If I had a greenhouse, I would consider orthene, although it is a heavy hitter. But all my plants are in the same home I live in and share with my cats, who are very inquisitive about any liquid that goes on them. So, like it or not, I stick with pyrethrins and ethanol for mealies, sunspray for scale.


----------



## Rick (Dec 6, 2011)

I still use the Bayer "Bloom and Rose" (or something like that) which is essentially Merrit (just diluted for household use). I've never had it screw up buds.


----------



## abax (Dec 7, 2011)

I didn't realize you had to live with what you use, Eric.
Actually, my cats won't even come in my gh after I've
used Orthene. Their cat sensibilities are mightily offended
by the smell. They also give me very dirty looks from the outside door!


----------



## SlipperFan (Dec 7, 2011)

Rick said:


> I still use the Bayer "Bloom and Rose" (or something like that) which is essentially Merrit (just diluted for household use). I've never had it screw up buds.



I agree. And I've used it up to a cup per gallon.


----------



## PaulS (Dec 8, 2011)

Rick said:


> I still use the Bayer "Bloom and Rose" (or something like that) which is essentially Merrit (just diluted for household use). I've never had it screw up buds.

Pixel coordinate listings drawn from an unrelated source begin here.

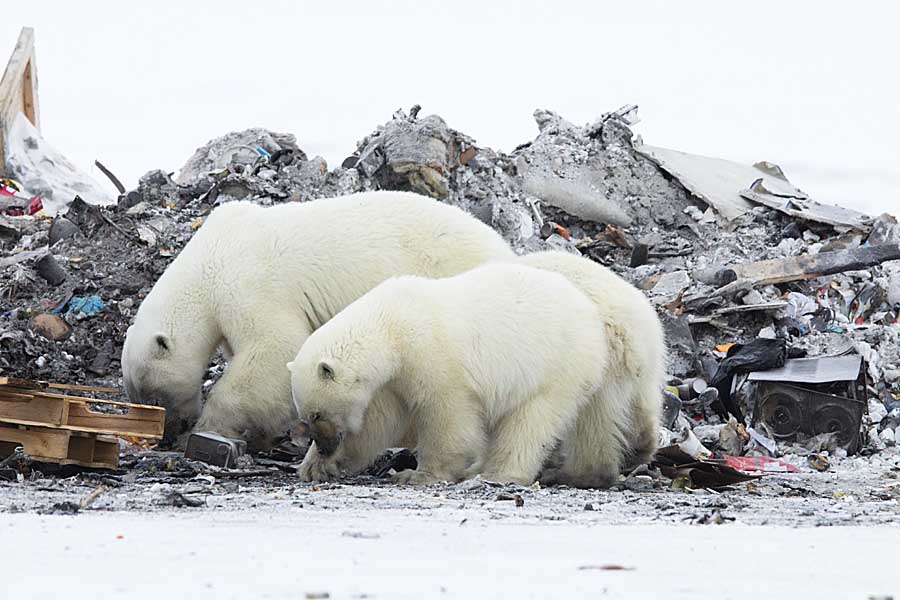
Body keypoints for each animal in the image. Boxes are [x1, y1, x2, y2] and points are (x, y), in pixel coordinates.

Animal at [121, 190, 512, 448]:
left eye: (154, 396)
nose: (167, 434)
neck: (210, 258)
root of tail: (502, 248)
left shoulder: (250, 284)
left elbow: (275, 348)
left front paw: (212, 425)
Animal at [298, 248, 664, 488]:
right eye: (307, 417)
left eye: (316, 413)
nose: (324, 443)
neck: (392, 325)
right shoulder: (393, 380)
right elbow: (377, 422)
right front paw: (319, 466)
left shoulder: (433, 356)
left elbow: (448, 417)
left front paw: (416, 474)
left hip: (556, 367)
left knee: (534, 422)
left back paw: (499, 472)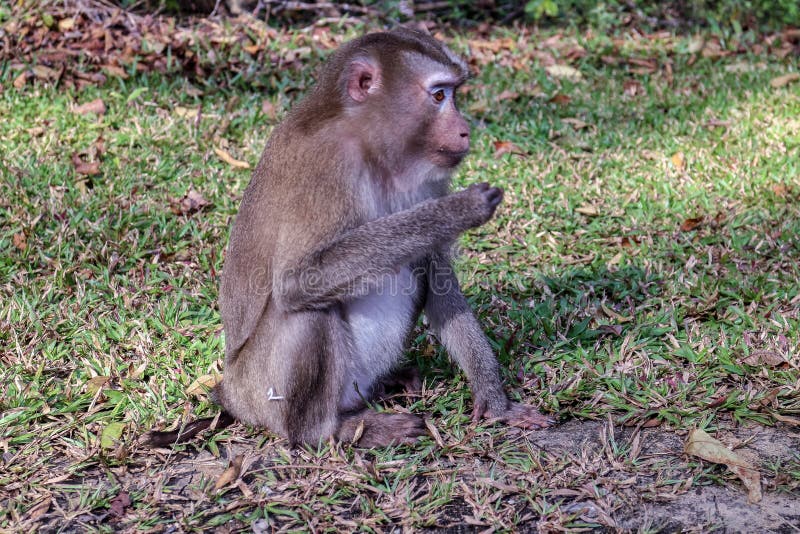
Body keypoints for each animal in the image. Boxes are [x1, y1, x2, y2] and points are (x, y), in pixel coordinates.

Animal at [144, 26, 552, 452]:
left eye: (454, 93)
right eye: (439, 95)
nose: (465, 130)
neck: (374, 148)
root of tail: (231, 394)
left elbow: (438, 278)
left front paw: (495, 402)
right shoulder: (325, 166)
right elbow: (296, 282)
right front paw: (458, 210)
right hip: (260, 395)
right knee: (309, 309)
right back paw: (327, 431)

I've used the commercial strength stuff in the past (Confidor), and put it on fairly strong. It's systemic so you can water it on or spray it, either way has worked well for me, and no damage.


----------



## tomkalina (Dec 8, 2011)

We use the Bayer product as well, as a spot treatment for mealies with good results. It's Bayer "Rose and Flower" spray and it's active ingredient is Imidacloprid, the same chemical found in Merit. Available at any Home Depot for about $ 5.00.


----------



## Erythrone (Dec 8, 2011)

I use Botanigard but I usually avoid spraying on buds.


----------



## SlipperFan (Dec 8, 2011)

Actually, what I've used is Bayer Tree and Shrub, but the active ingredient is the same: Imidacloprid.


----------



## Eric Muehlbauer (Dec 8, 2011)

I was at Home Depot today, but my wife rushed me out...she hates the place even more than I do. I don't know if I've ever seen it there....is it available in all states? Then again, my local HD is really crappy.


----------



## Bob in Albany N.Y. (Dec 9, 2011)

Eric, I don't know if it is available her in New York. It's in a blue container. I bought a similar product put out by the same company a couple ofyears ago. I was told that particular product was no longer going to be sold in N.Y. after they sold there existing stock, so I grabed the couple of small btls. that they had left. I know I've seen it in at Lowes in S. Carolina when I'm vacationing there. Can, you believe it, I spend some of my time in Lowes while vacationing at the condo. Even though it's not mine, it's a friends of mines and I do repairs as I see fit.


----------



## likespaphs (Dec 9, 2011)

i think imidacloprid is banned on long island, but i may be wrong


----------



## tomkalina (Dec 9, 2011)

I'm sure Hausermann's still sells it, but it won't be quite as cheap as HD.....


----------



## cnycharles (Dec 9, 2011)

likespaphs said:


> i think imidacloprid is banned on long island, but i may be wrong



you are right; since long island is sandy, and imidacloprid is somewhat persistent in water, and there are so many people using it on lawns and turf farms it has been banned there. it seeps down through the sand and stays in the aquifer a while

it's allowed in the rest of new york state, though I think the lawn version isn't sold here. you can still buy it on the internet


----------



## SlipperFan (Dec 9, 2011)

I've gotten mine from Lowe's and Menards.


----------